The counsel for the petitioner had argued that in the absence of any definition of Kashmiri Pandits given in the SRO, all Hindus, who are living in Kashmir and do not migrate like non-migrant Kashmiri Pandits, are treated as “Kashmiri Pandits”. should go.
However, the judge said, “I regret my inability to accept such a broad definition of Kashmiri Pandits.” It is true that neither in SRO 425 nor in the 2009 Rules, as amended by SRO 425 of 2017, the term “Kashmiri Pandit family” has been defined. However, as defined in Rule 2 (CA), the term “Kashmiri Pandit” means a Kashmiri Pandit family who has not migrated from Kashmir after November 1, 1989 and is presently residing in the Kashmir Valley”.
In their petition, some non-migrant Kashmiri Hindus had sought to specify quota for Kashmiri migrants and non-migrant Pandits out of 1997 posts advertised by the Government vide notification dated 01.12.

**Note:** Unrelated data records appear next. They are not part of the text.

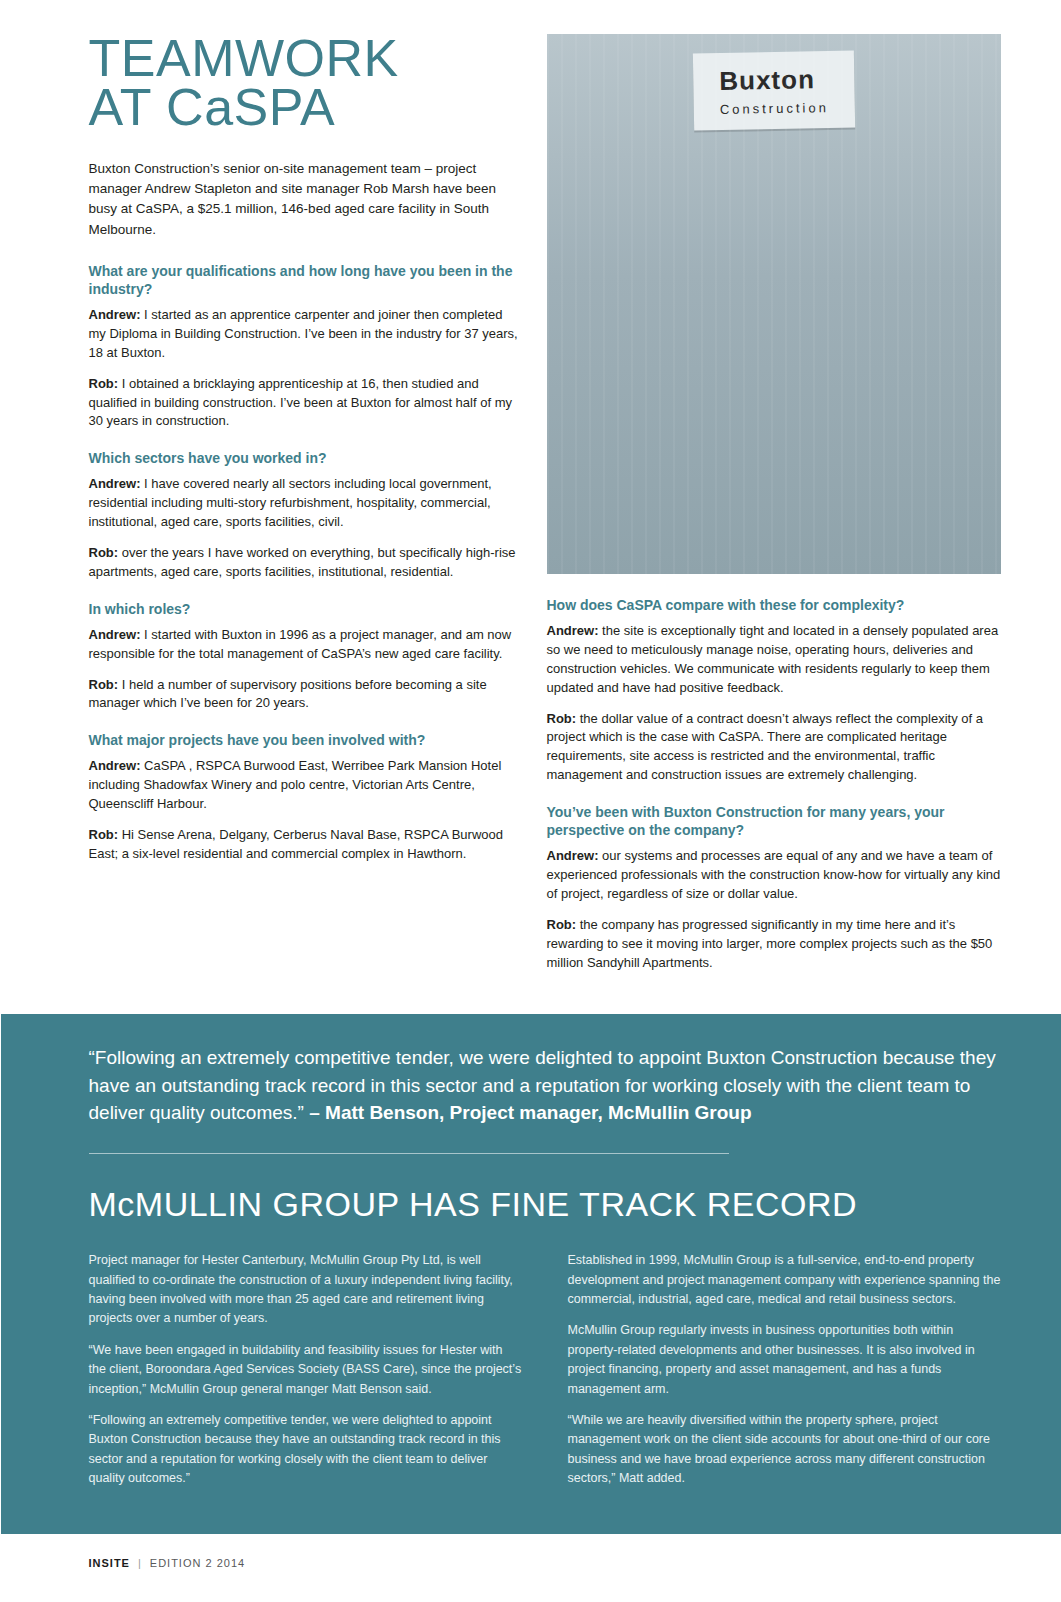Teamwork
at CaSPA
Buxton Construction’s senior on-site management team – project manager Andrew Stapleton and site manager Rob Marsh have been busy at CaSPA, a $25.1 million, 146-bed aged care facility in South Melbourne.
What are your qualifications and how long have you been in the industry?
Andrew: I started as an apprentice carpenter and joiner then completed my Diploma in Building Construction. I’ve been in the industry for 37 years, 18 at Buxton.
Rob: I obtained a bricklaying apprenticeship at 16, then studied and qualified in building construction. I’ve been at Buxton for almost half of my 30 years in construction.
Which sectors have you worked in?
Andrew: I have covered nearly all sectors including local government, residential including multi-story refurbishment, hospitality, commercial, institutional, aged care, sports facilities, civil.
Rob: over the years I have worked on everything, but specifically high-rise apartments, aged care, sports facilities, institutional, residential.
In which roles?
Andrew: I started with Buxton in 1996 as a project manager, and am now responsible for the total management of CaSPA’s new aged care facility.
Rob: I held a number of supervisory positions before becoming a site manager which I’ve been for 20 years.
What major projects have you been involved with?
Andrew: CaSPA , RSPCA Burwood East, Werribee Park Mansion Hotel including Shadowfax Winery and polo centre, Victorian Arts Centre, Queenscliff Harbour.
Rob: Hi Sense Arena, Delgany, Cerberus Naval Base, RSPCA Burwood East; a six-level residential and commercial complex in Hawthorn.
BuxtonConstruction
How does CaSPA compare with these for complexity?
Andrew: the site is exceptionally tight and located in a densely populated area so we need to meticulously manage noise, operating hours, deliveries and construction vehicles. We communicate with residents regularly to keep them updated and have had positive feedback.
Rob: the dollar value of a contract doesn’t always reflect the complexity of a project which is the case with CaSPA. There are complicated heritage requirements, site access is restricted and the environmental, traffic management and construction issues are extremely challenging.
You’ve been with Buxton Construction for many years, your perspective on the company?
Andrew: our systems and processes are equal of any and we have a team of experienced professionals with the construction know-how for virtually any kind of project, regardless of size or dollar value.
Rob: the company has progressed significantly in my time here and it’s rewarding to see it moving into larger, more complex projects such as the $50 million Sandyhill Apartments.
“Following an extremely competitive tender, we were delighted to appoint Buxton Construction because they have an outstanding track record in this sector and a reputation for working closely with the client team to deliver quality outcomes.” – Matt Benson, Project manager, McMullin Group
McMULLIN Group has fine track record
Project manager for Hester Canterbury, McMullin Group Pty Ltd, is well qualified to co-ordinate the construction of a luxury independent living facility, having been involved with more than 25 aged care and retirement living projects over a number of years.
“We have been engaged in buildability and feasibility issues for Hester with the client, Boroondara Aged Services Society (BASS Care), since the project’s inception,” McMullin Group general manger Matt Benson said.
“Following an extremely competitive tender, we were delighted to appoint Buxton Construction because they have an outstanding track record in this sector and a reputation for working closely with the client team to deliver quality outcomes.”
Established in 1999, McMullin Group is a full-service, end-to-end property development and project management company with experience spanning the commercial, industrial, aged care, medical and retail business sectors.
McMullin Group regularly invests in business opportunities both within property-related developments and other businesses. It is also involved in project financing, property and asset management, and has a funds management arm.
“While we are heavily diversified within the property sphere, project management work on the client side accounts for about one-third of our core business and we have broad experience across many different construction sectors,” Matt added.
INSITE|EDITION 2 2014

Justice Sanjeev Kumar ordered, “For the foregoing reasons, I find no merit in the petition and accordingly, the same is dismissed along with the application concerned.”
The judge said that on the same set of principles and laws, a petition by the Sikh community seeking equal benefits under the Pradhan Mantri Yojana was earlier dismissed by the court.
This Court in its judgment dated 14.02.2019 rejected the contention of the petitioner Sikh community that SRO 425 dated 10 October 2017 was ultra vires.